The fold is around 35 km long, running from north of Michelmersh near the River Test to East Meon in the valley of the River Meon. In the Winchester area the core of the anticline has been eroded to expose the older Cenomanian Zig Zag Chalk formation in Chilcomb and Bar End (the 'Lower chalk'). This is surrounded by progressively younger rings of the Turonian Holywell Nodular Chalk and New Pit Chalk Formation (the 'Middle chalk') and the Coniacian Lewes Nodular Chalk and Santonian Seaford Chalk Formation ('Upper chalk'). This results in a near-complete ring of inward-facing chalk scarp slopes including Magdalen (Morn) Hill to the north, Chilcomb Down, Cheesefoot Head and Telegraph Hill to the east, Deacon Hill, Twyford Down and St. Catherine's Hill to the south. To the west, cut off by the valley of the Itchen are Compton Down and Oliver's Battery.

The core of the anticline is crossed by the M3 motorway, completed in the 1990s. In order to avoid the Itchen Valley close to Winchester this cuts deeply through the younger beds to the north and south.
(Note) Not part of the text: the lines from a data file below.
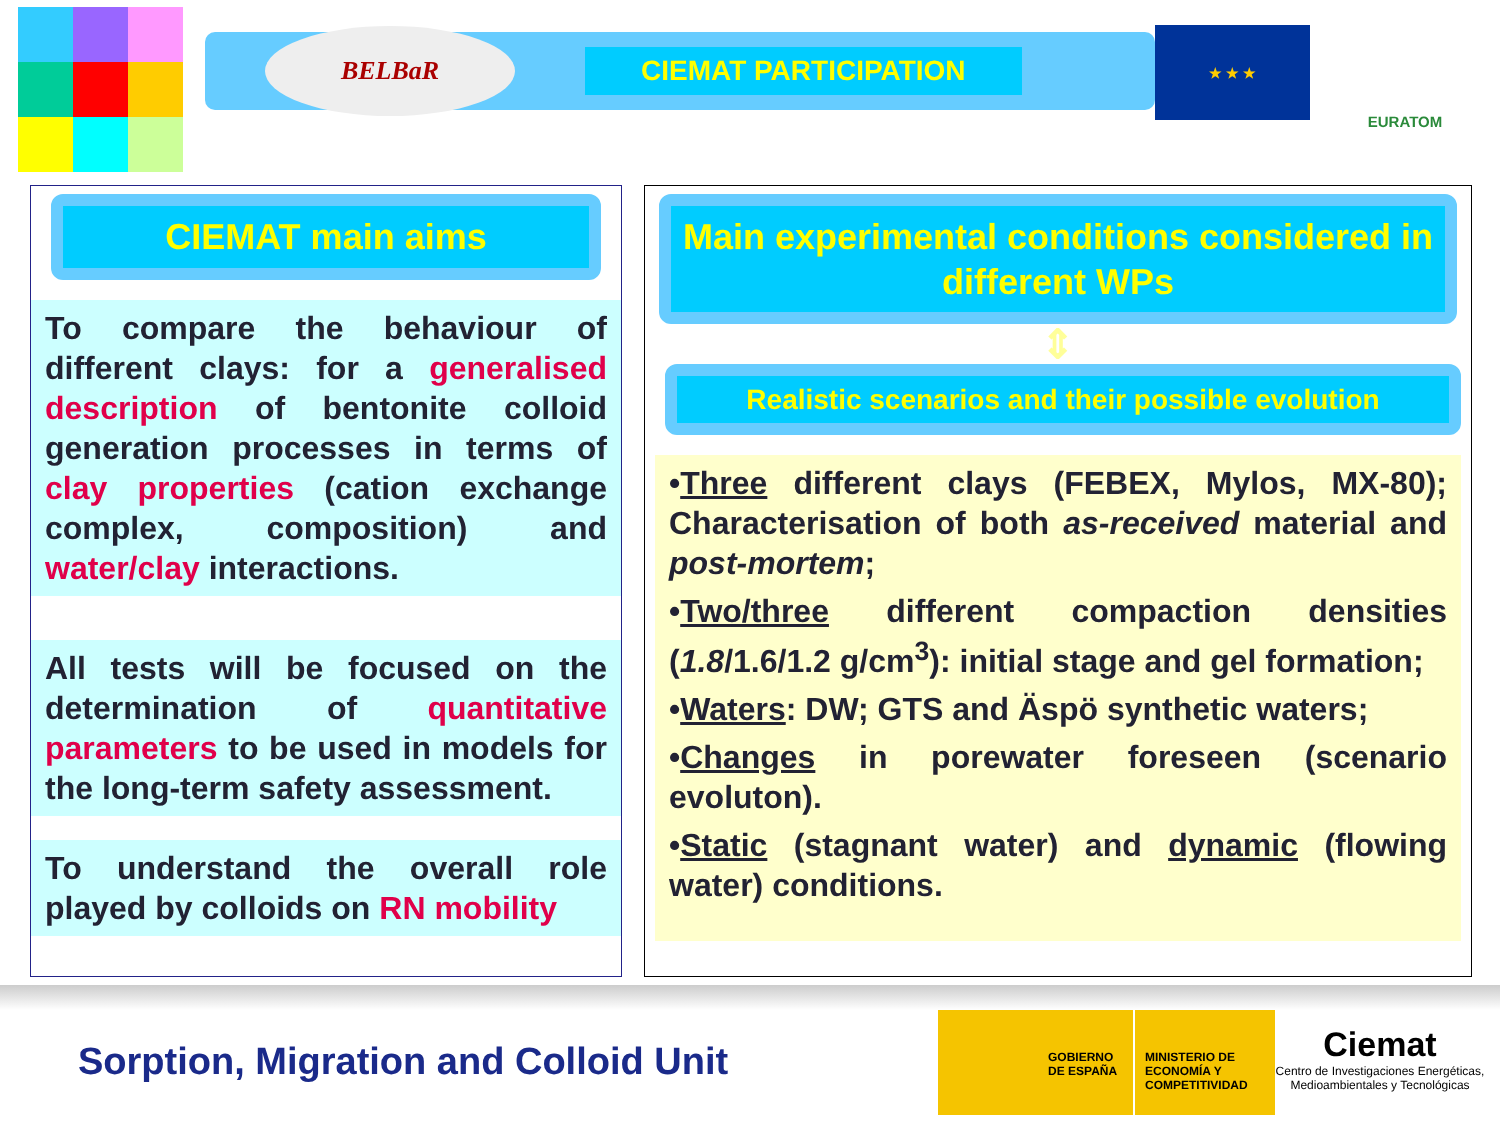BELBaR
CIEMAT PARTICIPATION
★ ★ ★
EURATOM
CIEMAT main aims
To compare the behaviour of different clays: for a generalised description of bentonite colloid generation processes in terms of clay properties (cation exchange complex, composition) and water/clay interactions.
All tests will be focused on the determination of quantitative parameters to be used in models for the long-term safety assessment.
To understand the overall role played by colloids on RN mobility
Main experimental conditions considered in different WPs
⇕
Realistic scenarios and their possible evolution
•Three different clays (FEBEX, Mylos, MX-80); Characterisation of both as-received material and post-mortem;
•Two/three different compaction densities (1.8/1.6/1.2 g/cm<sup>3</sup>): initial stage and gel formation;
•Waters: DW; GTS and Äspö synthetic waters;
•Changes in porewater foreseen (scenario evoluton).
•Static (stagnant water) and dynamic (flowing water) conditions.
Sorption, Migration and Colloid Unit
GOBIERNO DE ESPAÑA MINISTERIO DE ECONOMÍA Y COMPETITIVIDAD
Ciemat
Centro de Investigaciones Energéticas, Medioambientales y Tecnológicas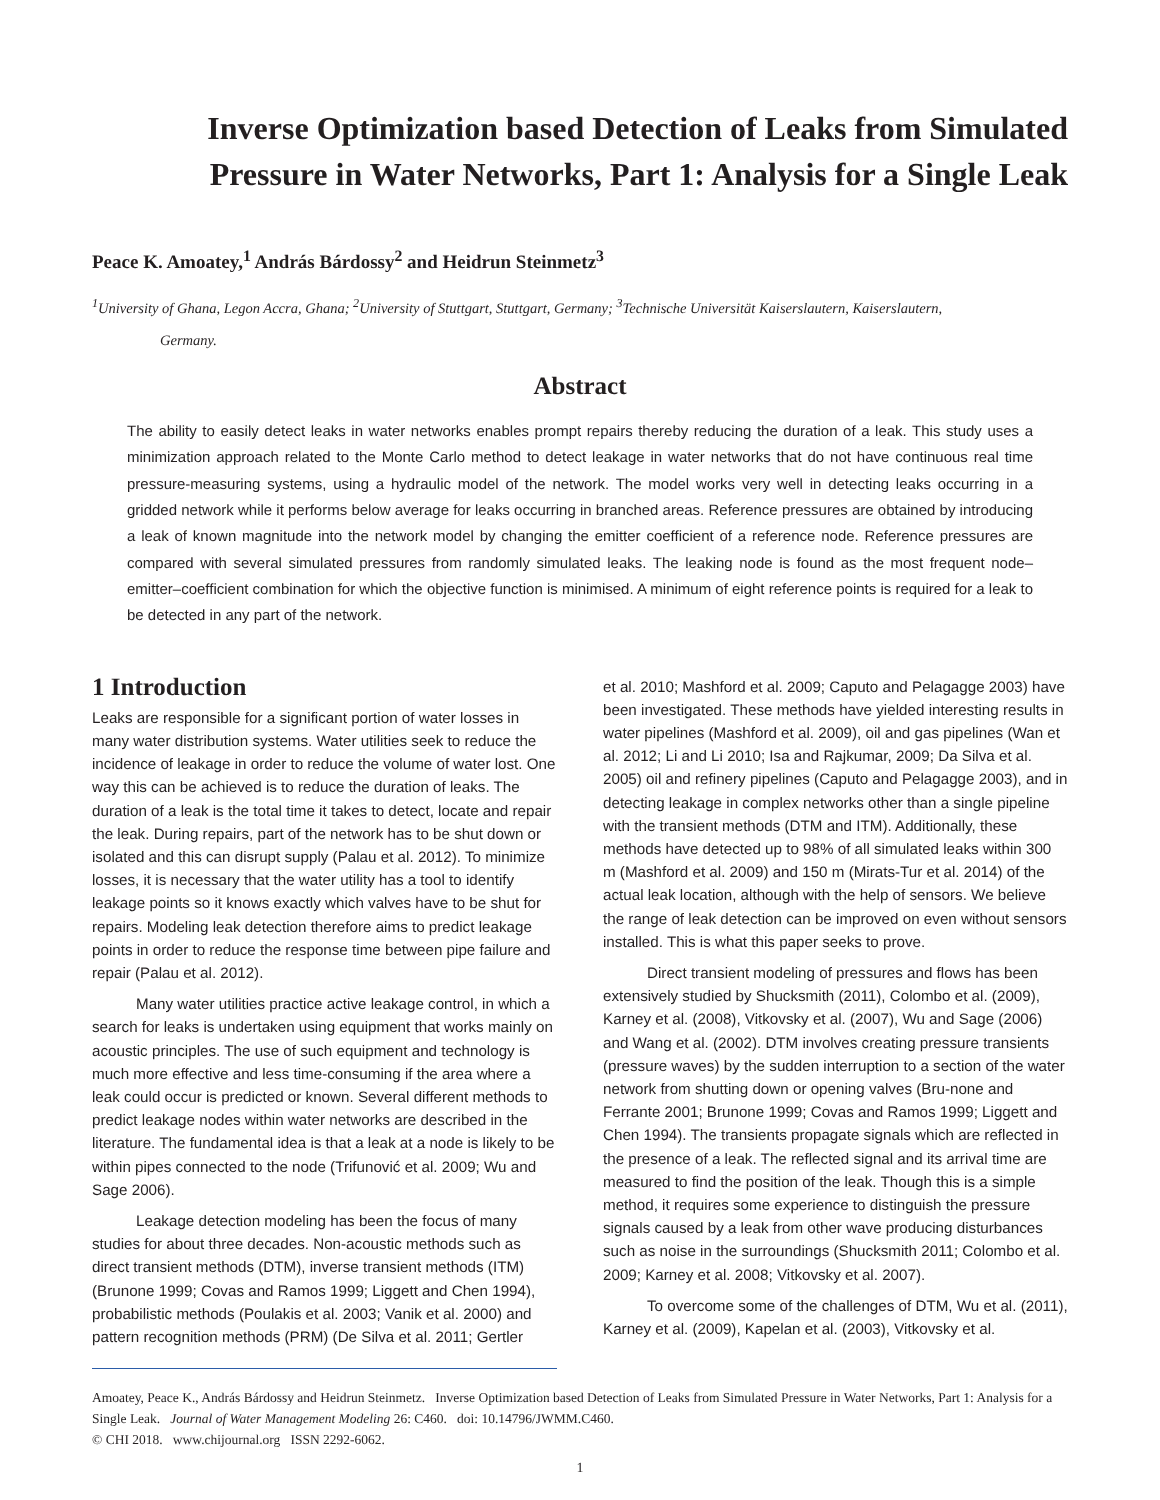Inverse Optimization based Detection of Leaks from Simulated Pressure in Water Networks, Part 1: Analysis for a Single Leak
Peace K. Amoatey,<sup>1</sup> András Bárdossy<sup>2</sup> and Heidrun Steinmetz<sup>3</sup>
<sup>1</sup> University of Ghana, Legon Accra, Ghana; <sup>2</sup>University of Stuttgart, Stuttgart, Germany; <sup>3</sup>Technische Universität Kaiserslautern, Kaiserslautern,
Germany.
Abstract
The ability to easily detect leaks in water networks enables prompt repairs thereby reducing the duration of a leak. This study uses a minimization approach related to the Monte Carlo method to detect leakage in water networks that do not have continuous real time pressure-measuring systems, using a hydraulic model of the network. The model works very well in detecting leaks occurring in a gridded network while it performs below average for leaks occurring in branched areas. Reference pressures are obtained by introducing a leak of known magnitude into the network model by changing the emitter coefficient of a reference node. Reference pressures are compared with several simulated pressures from randomly simulated leaks. The leaking node is found as the most frequent node–emitter–coefficient combination for which the objective function is minimised. A minimum of eight reference points is required for a leak to be detected in any part of the network.
1 Introduction
Leaks are responsible for a significant portion of water losses in many water distribution systems. Water utilities seek to reduce the incidence of leakage in order to reduce the volume of water lost. One way this can be achieved is to reduce the duration of leaks. The duration of a leak is the total time it takes to detect, locate and repair the leak. During repairs, part of the network has to be shut down or isolated and this can disrupt supply (Palau et al. 2012). To minimize losses, it is necessary that the water utility has a tool to identify leakage points so it knows exactly which valves have to be shut for repairs. Modeling leak detection therefore aims to predict leakage points in order to reduce the response time between pipe failure and repair (Palau et al. 2012).
Many water utilities practice active leakage control, in which a search for leaks is undertaken using equipment that works mainly on acoustic principles. The use of such equipment and technology is much more effective and less time-consuming if the area where a leak could occur is predicted or known. Several different methods to predict leakage nodes within water networks are described in the literature. The fundamental idea is that a leak at a node is likely to be within pipes connected to the node (Trifunović et al. 2009; Wu and Sage 2006).
Leakage detection modeling has been the focus of many studies for about three decades. Non-acoustic methods such as direct transient methods (DTM), inverse transient methods (ITM) (Brunone 1999; Covas and Ramos 1999; Liggett and Chen 1994), probabilistic methods (Poulakis et al. 2003; Vanik et al. 2000) and pattern recognition methods (PRM) (De Silva et al. 2011; Gertler
et al. 2010; Mashford et al. 2009; Caputo and Pelagagge 2003) have been investigated. These methods have yielded interesting results in water pipelines (Mashford et al. 2009), oil and gas pipelines (Wan et al. 2012; Li and Li 2010; Isa and Rajkumar, 2009; Da Silva et al. 2005) oil and refinery pipelines (Caputo and Pelagagge 2003), and in detecting leakage in complex networks other than a single pipeline with the transient methods (DTM and ITM). Additionally, these methods have detected up to 98% of all simulated leaks within 300 m (Mashford et al. 2009) and 150 m (Mirats-Tur et al. 2014) of the actual leak location, although with the help of sensors. We believe the range of leak detection can be improved on even without sensors installed. This is what this paper seeks to prove.
Direct transient modeling of pressures and flows has been extensively studied by Shucksmith (2011), Colombo et al. (2009), Karney et al. (2008), Vitkovsky et al. (2007), Wu and Sage (2006) and Wang et al. (2002). DTM involves creating pressure transients (pressure waves) by the sudden interruption to a section of the water network from shutting down or opening valves (Bru-none and Ferrante 2001; Brunone 1999; Covas and Ramos 1999; Liggett and Chen 1994). The transients propagate signals which are reflected in the presence of a leak. The reflected signal and its arrival time are measured to find the position of the leak. Though this is a simple method, it requires some experience to distinguish the pressure signals caused by a leak from other wave producing disturbances such as noise in the surroundings (Shucksmith 2011; Colombo et al. 2009; Karney et al. 2008; Vitkovsky et al. 2007).
To overcome some of the challenges of DTM, Wu et al. (2011), Karney et al. (2009), Kapelan et al. (2003), Vitkovsky et al.
Amoatey, Peace K., András Bárdossy and Heidrun Steinmetz. Inverse Optimization based Detection of Leaks from Simulated Pressure in Water Networks, Part 1: Analysis for a Single Leak. Journal of Water Management Modeling 26: C460. doi: 10.14796/JWMM.C460.
© CHI 2018. www.chijournal.org ISSN 2292-6062.
1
Here the structure has dips of around 10° on the northern side and around 2° to the south.

To the east of Winchester the fold swings southwards towards East Meon as the Winchester-Meon Pericline. This has a slightly westward plunge, reflecting the axis of the Wealden Anticline. To the west of the Meon is Beacon Hill. Towards the eastern end near Warnford the West Melbury Marly Chalk member is exposed in the Meon Valley and at East Meon; this represents the bottom of the chalk. Between these outcrops lie Old Winchester Hill and Henwood Down.

To the west of Winchester the fold runs on slightly southwards through Farley Mount. To the south-west across the Test is a similar fold, the Dean Hill Anticline.

Parallel folds to the north include the Winchester-King's Somborne Syncline, the Stockbridge Anticline and the Micheldever Syncline. As with other nearby folds, the structure is controlled by movement of fault blocks within the Jurassic strata below.

The anticline has been explored for hydrocarbons, especially around Cheesefoot Head. Seismic surveys show faulting at depth in the Jurassic, but this tends to be represented in the Cretaceous at the surface by fold axes.